IEEE Access, vol.11, pp.16843-16854, 2023 (SCI-Expanded) identifier identifier

  • Publication Type: Article / Article
  • Volume: 11
  • Publication Date: 2023
  • Doi Number: 10.1109/access.2023.3245831
  • Journal Name: IEEE Access
  • Journal Indexes: Science Citation Index Expanded (SCI-EXPANDED), Scopus, Compendex, INSPEC, Directory of Open Access Journals
  • Page Numbers: pp.16843-16854
  • Keywords: Vehicles, Cruise control, Behavioral sciences, Advanced driver assistance systems, Tuning, Safety, Heuristic algorithms, Reinforcement learning, Deep learning, Adaptive cruise control, reinforcement learning, deep learning, naturalistic driving, advanced driving assistance systems
  • Istanbul Technical University Affiliated: Yes


In this paper, we present an advanced adaptive cruise control (ACC) concept powered by Deep Reinforcement Learning (DRL) that generates safe, human-like, and comfortable car-following policies.

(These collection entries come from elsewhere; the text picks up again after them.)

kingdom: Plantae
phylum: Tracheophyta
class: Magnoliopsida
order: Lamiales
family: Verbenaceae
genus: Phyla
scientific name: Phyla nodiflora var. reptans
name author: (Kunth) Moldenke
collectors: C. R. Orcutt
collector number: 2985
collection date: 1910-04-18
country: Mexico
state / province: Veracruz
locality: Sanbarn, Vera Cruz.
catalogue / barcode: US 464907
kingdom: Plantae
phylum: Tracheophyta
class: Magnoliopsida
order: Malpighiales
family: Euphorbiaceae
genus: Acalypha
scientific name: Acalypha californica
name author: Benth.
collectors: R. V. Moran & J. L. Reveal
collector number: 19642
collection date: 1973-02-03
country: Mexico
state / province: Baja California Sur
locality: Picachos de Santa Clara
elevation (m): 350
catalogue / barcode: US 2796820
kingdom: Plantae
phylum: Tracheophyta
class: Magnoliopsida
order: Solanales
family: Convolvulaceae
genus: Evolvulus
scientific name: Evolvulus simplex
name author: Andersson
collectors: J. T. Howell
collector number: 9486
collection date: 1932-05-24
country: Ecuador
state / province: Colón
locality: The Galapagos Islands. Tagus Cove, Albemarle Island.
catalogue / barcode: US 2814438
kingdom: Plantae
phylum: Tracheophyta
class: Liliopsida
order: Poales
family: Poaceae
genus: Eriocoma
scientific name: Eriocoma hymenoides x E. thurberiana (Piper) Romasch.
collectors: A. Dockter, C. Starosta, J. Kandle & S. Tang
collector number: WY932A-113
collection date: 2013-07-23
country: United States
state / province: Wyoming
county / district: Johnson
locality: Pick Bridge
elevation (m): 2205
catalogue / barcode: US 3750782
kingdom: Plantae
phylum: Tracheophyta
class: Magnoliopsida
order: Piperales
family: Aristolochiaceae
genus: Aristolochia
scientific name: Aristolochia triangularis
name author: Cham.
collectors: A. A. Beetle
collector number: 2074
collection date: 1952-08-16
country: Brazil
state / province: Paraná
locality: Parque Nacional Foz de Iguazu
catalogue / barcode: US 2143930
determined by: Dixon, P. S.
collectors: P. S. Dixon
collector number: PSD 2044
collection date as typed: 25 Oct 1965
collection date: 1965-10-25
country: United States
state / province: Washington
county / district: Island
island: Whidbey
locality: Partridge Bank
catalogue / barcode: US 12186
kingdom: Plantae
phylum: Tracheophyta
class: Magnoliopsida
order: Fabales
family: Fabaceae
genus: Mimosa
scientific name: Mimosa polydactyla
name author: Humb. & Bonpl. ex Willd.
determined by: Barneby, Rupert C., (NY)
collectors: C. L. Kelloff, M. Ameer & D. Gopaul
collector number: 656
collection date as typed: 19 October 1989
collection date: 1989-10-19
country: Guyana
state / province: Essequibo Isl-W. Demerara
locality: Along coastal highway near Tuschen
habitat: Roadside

Unlike the current trend in developing DRL-based ACC systems, we propose defining the action space of the DRL agent with discrete actions rather than continuous ones, since human drivers never set the throttle/brake pedal level to be actuated, but rather the required change of the current pedal levels. Through this human-like throttle-brake manipulation representation, we also define explicit actions for holding (keeping the last action) and coasting (no action), which are usually omitted as actions in ACC systems. Moreover, based on the investigation of a real-world driving dataset, we cast a novel reward function that is easy to interpret and personalized. The proposed reward enforces the agent to learn stable and safe actions, while also encouraging the holding and coasting actions, just like a human driver would. The proposed discrete action DRL agent is trained with action masking, and the reward terms are completely derived from the real-world dataset collected from a human driver. We present exhaustive comparative results to show the advantages of the proposed DRL approach in both simulation and scenarios extracted from real-world driving. We clearly show that the proposed policy imitates human driving significantly better and handles complex driving situations, such as cut-ins and cut-outs, implicitly, in comparison with a DRL agent trained with a widely-used reward function proposed for ACC, a model predictive control structure, and traditional car-following approaches.